▶ Work instructions:
1/ Answer these questions from the memoir about hi-fi in the fifties.
(a) What military equipment did the father step down to audio bandwidth?
(b) Which imported consumer electronics line did his shop carry?
(c) About how high off the floor was the speaker cabinet mounted?
2/ Quote the stretch of the memoir about hi-fi in the fifties from "The cabinet was" through "at twelve inches.".
3/ Extend the memoir about hi-fi in the fifties, picking up after its final sentence.

▶ Text provided:
Dave Ed Robin Radlauer c 1955 (left to right: Dave, Ed, sister Robin)

Hi-fi in the Fifties

My Dad was a “Hi-fi” enthusiast before there were Audiophiles. In the 1950s, he built his own speakers and designed components using mostly surplus military electronics and a Navy circuit manual. For instance, he stepped down a 100-watt military shortwave transmitter to audio bandwidth. It massed over 50 pounds and a couple cubic feet. With an external power supply, this monstrosity exhaled gales of heat, blew circuit breakers and was overkill for his DIY speakers designed for 10-20 watts.

Starting around 1960 my dad ran a small retail electronics shop that repaired televisions and stereos, sold kits, parts, radios and components. I recall helping him install TV antennas, home stereos and a grocery store music system. He carried one of the first lines of consumer electronics imported from Japan for the US market: Calrad.

 

Ford truck “Electronic Sales Co.” logo

For a ten-year-old boy the shop was a stimulating, predominantly male workplace. I was encouraged to conduct simple transactions, evaluate batches of second-hand tubes on the Tube Tester, observe countertop repairs or learn the distinction between resistors and diodes, fuses and rectifiers.

My all-time best birthday present was a classic transistor radio that fit perfectly in the palm of my hand. Then still a novelty, I’m certain today it would be discounted or a promotional merchandise. Though not my first, I loved that radio to death. I recall listening to Los Angeles DJ “Emperor Bob” Hudson playing the Top 20 countdown Sunday afternoons. At signoff a sexy female voice announced, “Get off the freeways Peasants, the Emperor is on his way home.”

 

Calrad catalog

 

The Magnificent Beast

My dad constructed a large rumpus room above the garage. On one wall he built a speaker cabinet 16 feet wide, about 16 inches deep and 16 inches tall, lined with egg carton-style packing material (and a few egg cartons) and probably some Owens-Corning insulation. At each end were 12-inch woofers with coaxial tweeter horns. I think of it today as his Magnificent Beast; it roared.

He spent considerable time and effort building a crossover network, equalizing by trial and error, voicing it by ear with oscillator-generated sweep tones and music. He added two midrange horns above the woofers near the upper left and right corners of the room, eventually flipping the flying horns around to point them at the wall and broad diffuser cones.

The cabinet was mounted at ear level about 3 ½ feet off the floor, its back firmly attached to the wall which sounded resonantly. In the center was a 3” x 16” port. He could input a strong 30 Hz tone too low to hear yet air from the port would extinguish a match at twelve inches.

▶ Recorded data:
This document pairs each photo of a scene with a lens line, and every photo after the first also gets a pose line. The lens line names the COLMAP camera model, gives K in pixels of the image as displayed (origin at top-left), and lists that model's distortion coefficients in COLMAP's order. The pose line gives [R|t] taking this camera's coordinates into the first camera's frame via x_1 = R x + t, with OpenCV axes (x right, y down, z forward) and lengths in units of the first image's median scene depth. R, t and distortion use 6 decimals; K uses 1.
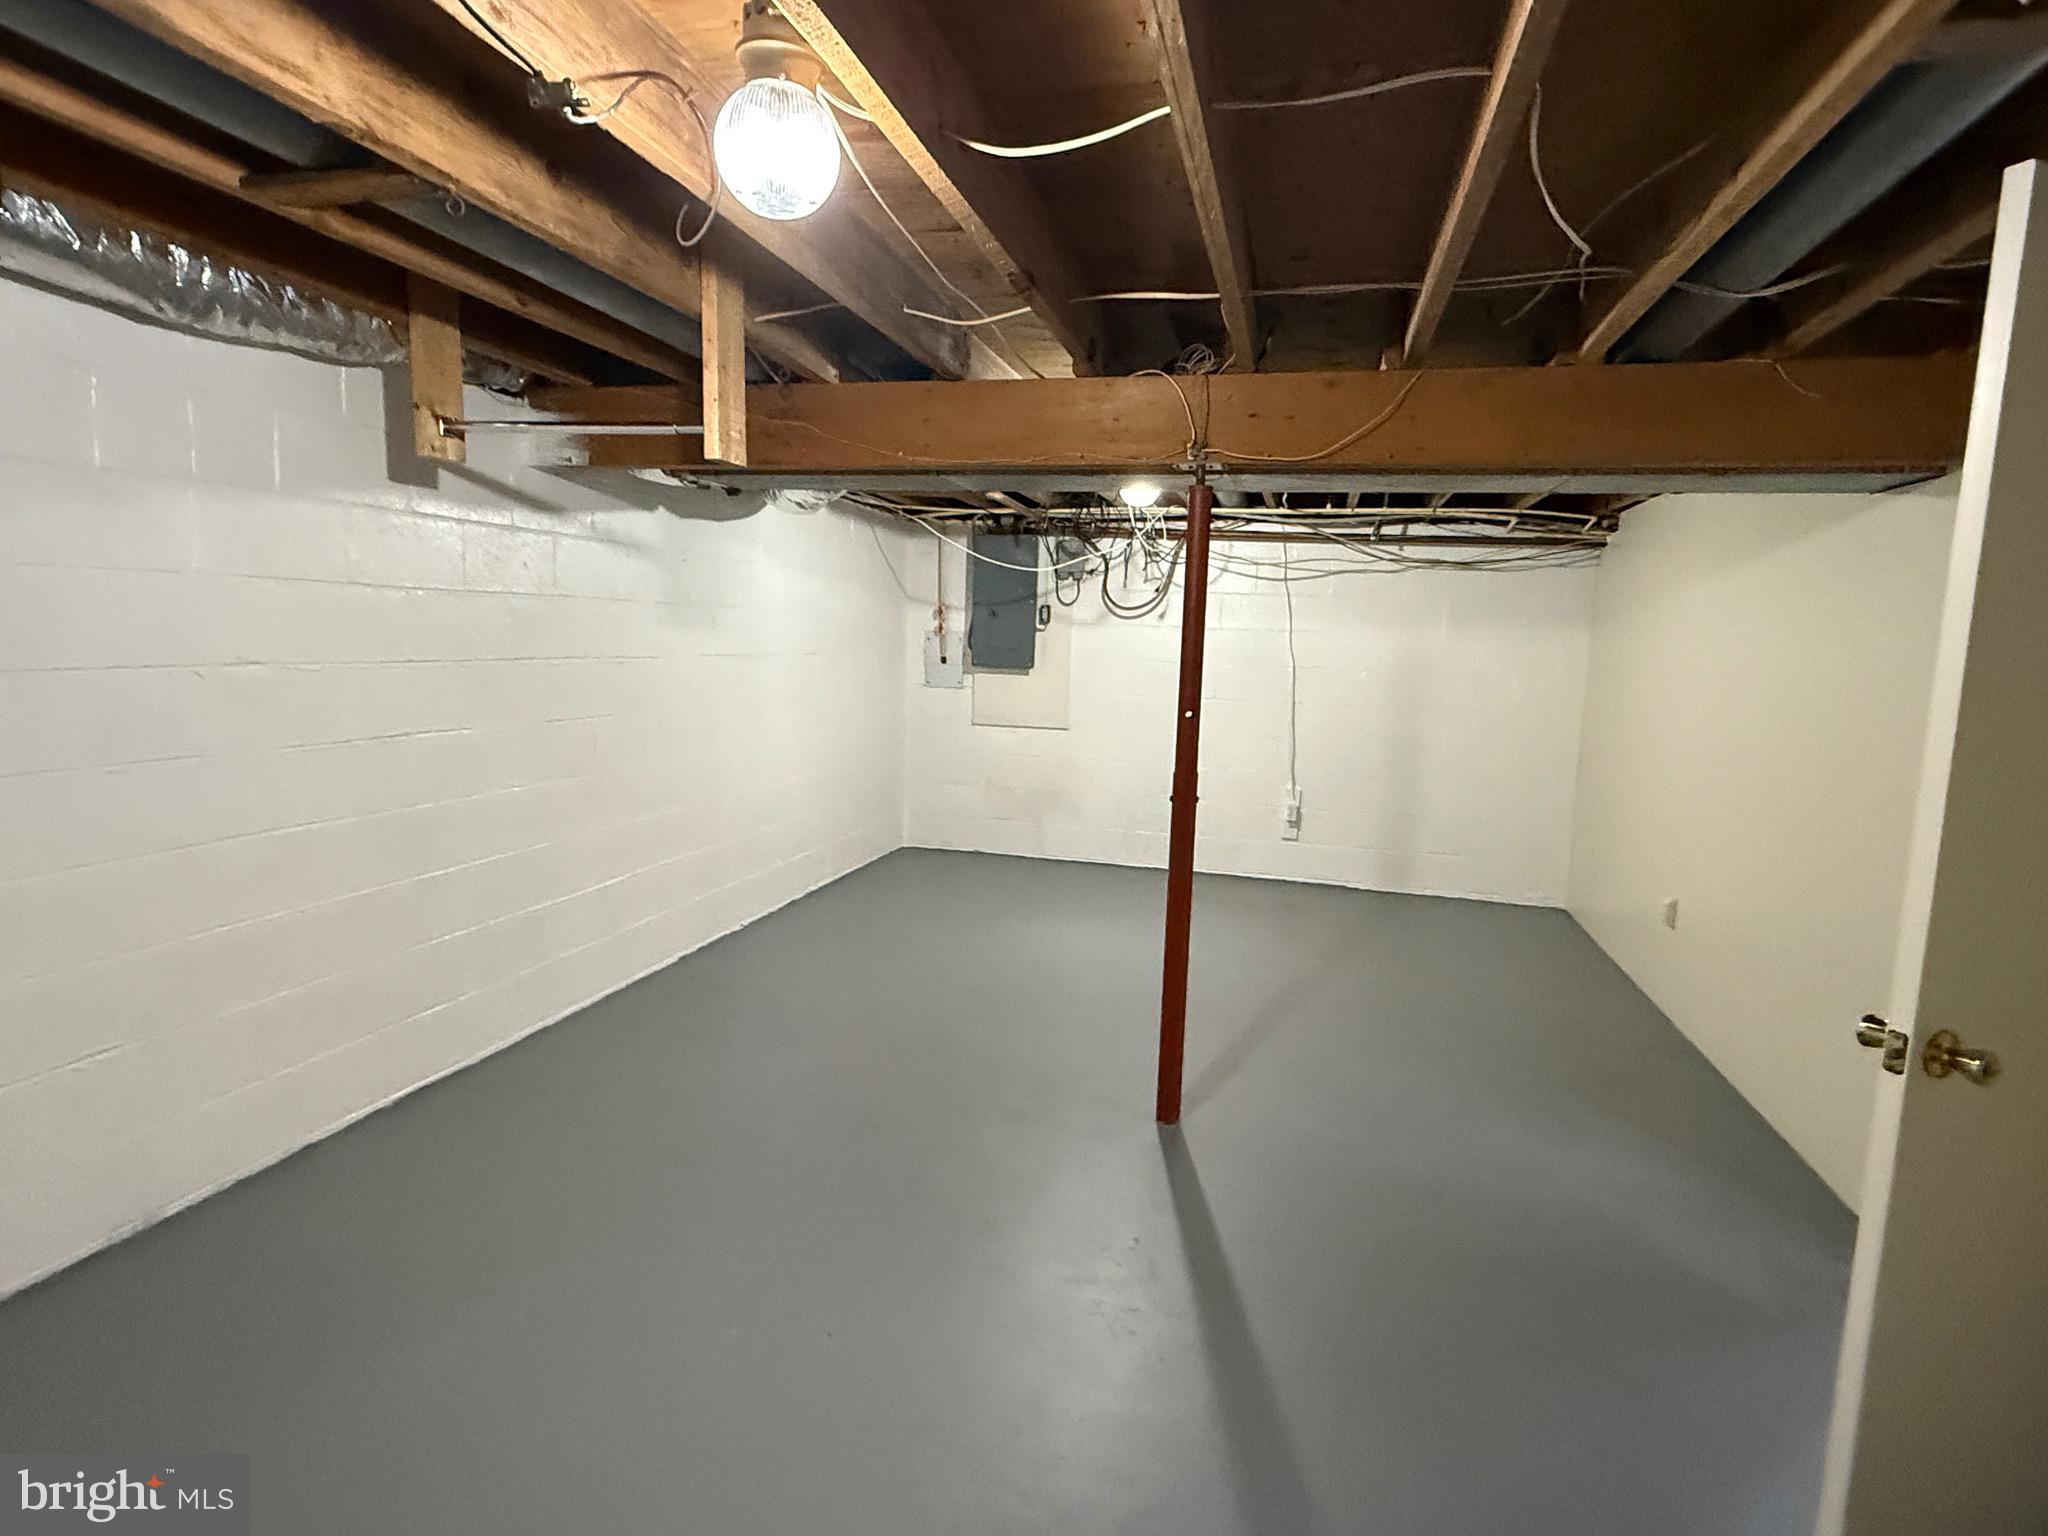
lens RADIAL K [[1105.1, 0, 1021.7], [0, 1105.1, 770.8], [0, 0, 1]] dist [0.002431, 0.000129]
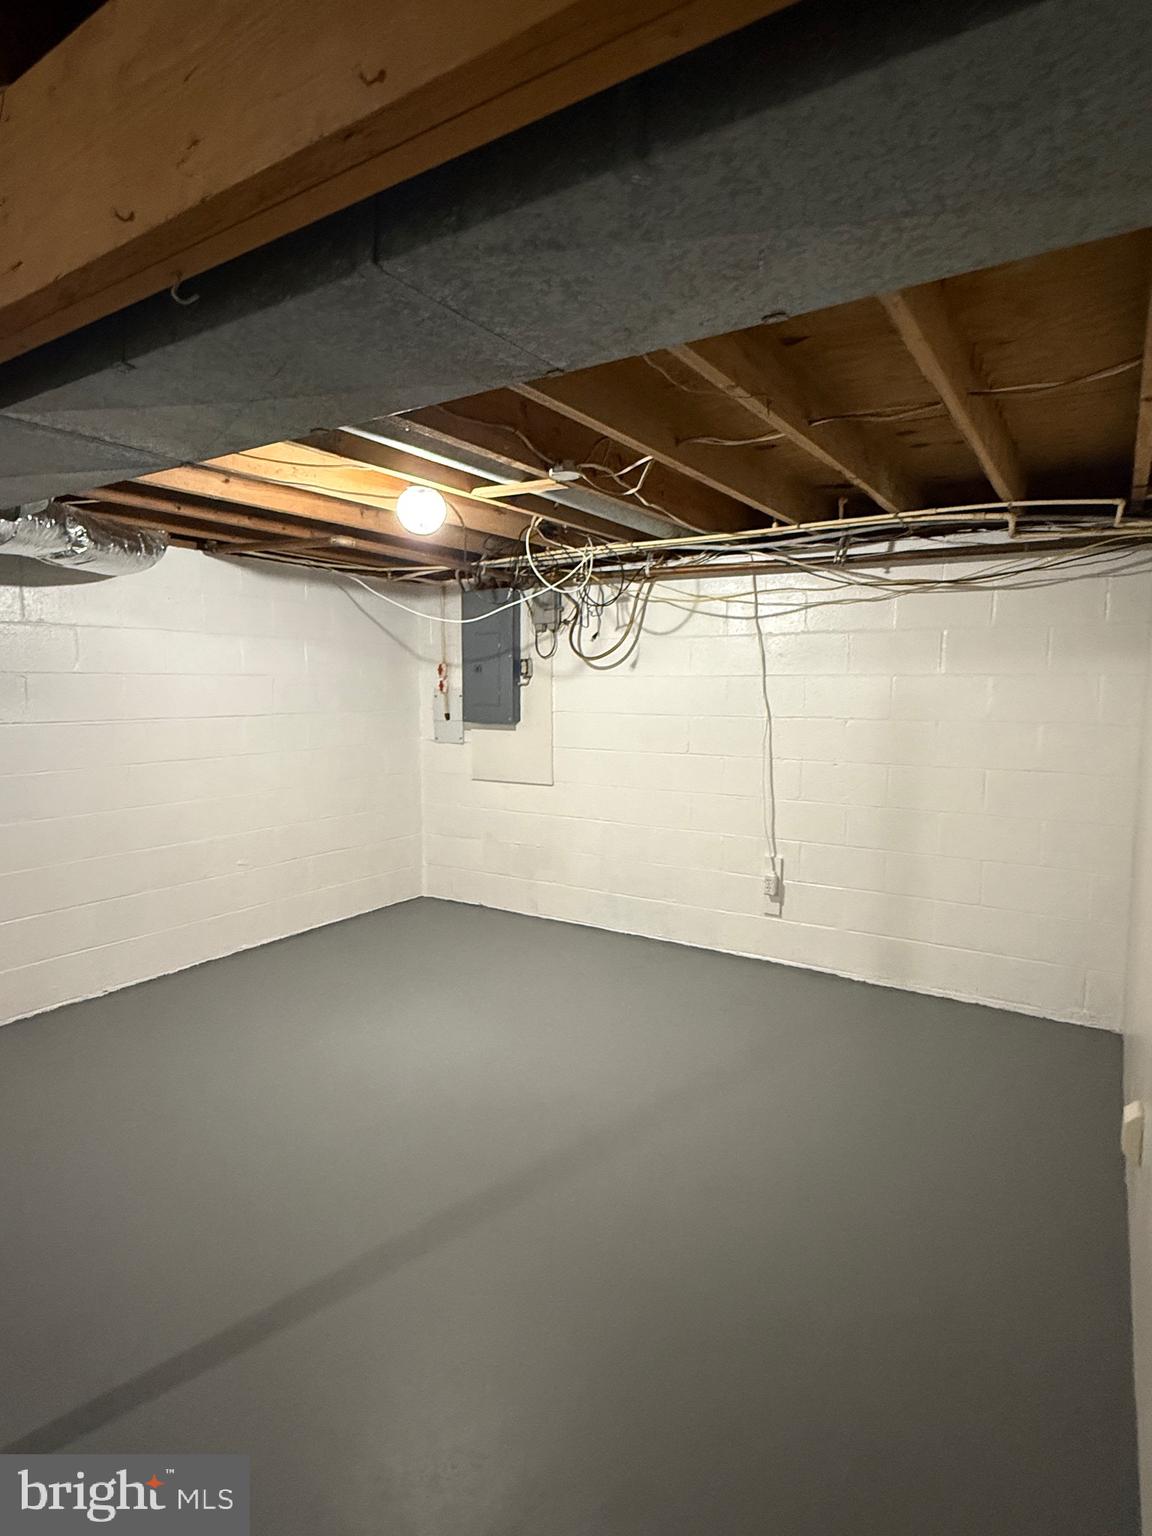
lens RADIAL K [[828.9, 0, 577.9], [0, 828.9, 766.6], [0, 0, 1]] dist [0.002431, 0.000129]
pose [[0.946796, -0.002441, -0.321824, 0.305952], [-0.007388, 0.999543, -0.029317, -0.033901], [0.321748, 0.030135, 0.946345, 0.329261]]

▶ Task answers:
1/
(a) A 100-watt military shortwave transmitter.
(b) Calrad.
(c) About 3 ½ feet.

2/
The cabinet was mounted at ear level about 3 ½ feet off the floor, its back firmly attached to the wall which sounded resonantly. In the center was a 3” x 16” port. He could input a strong 30 Hz tone too low to hear yet air from the port would extinguish a match at twelve inches.

3/
 

Building upstairs

 

Dedicated Audio Room, 1958-68

My dad originally built this approximately 20’ x 22’ room intending audio use. He’d skewed the plan so it was 18 inches shallower at one end, reducing standing waves.  The vivid sound made the walls, floor and windows shake and shiver.

By 1964-65 he had a state-of-the-art front end to demonstrate for potential clients (hence, deductible): Empire turntable, McIntosh Preamp-tuner and probably Harmon Kardon tube monoblocks. The system was super-efficient and the amps were dialed way back. His sternest warning to me was: do not screw with the amp attenuation pads or impedance switches because I’d blow up the speakers.

Our location outside of town in the quiet hills of avocado groves enhanced its remarkable dynamic range. His favorite listening and demonstration record was the Decca/London Rite of Spring conducted by Ernest Ansermet . . . or some Chet Atkins.  Sometimes Kid Ory.

Berlant comp

 

My dad also had a rack mounted Berlant open reel tape machine and preamps.

In 1967, when I started buying Jimi Hendrix albums, that system would take you on an interstellar space ship ride. Home alone once, I played the first Credence Clearwater album at top volume receiving a call of complaint from a neighbor 1/8th of a mile away.

Sadly, in around 1968 a family decision was quietly made to convert the rumpus room into a home office. The big speaker would be made into a bookshelf! My folks subsequently authored 250 children’s books to fill it, but that’s another story.

His big speaker, The Magnificent Beast, fell silent. One day I found he’d bought a pair of bookshelf speakers. I still recall my deep disappointment listening to the screechy little AR-1s. “You’ve ruined it,” I complained bitterly. “It’ll never sound great again.”

Yet, my craving for engagement with that intensely physical, visceral experience of reproduced sound had been sparked. It continued to grow into a passion and professional life full of music, sound and electronics. As for my brother, he became a successful commercial composer and musician.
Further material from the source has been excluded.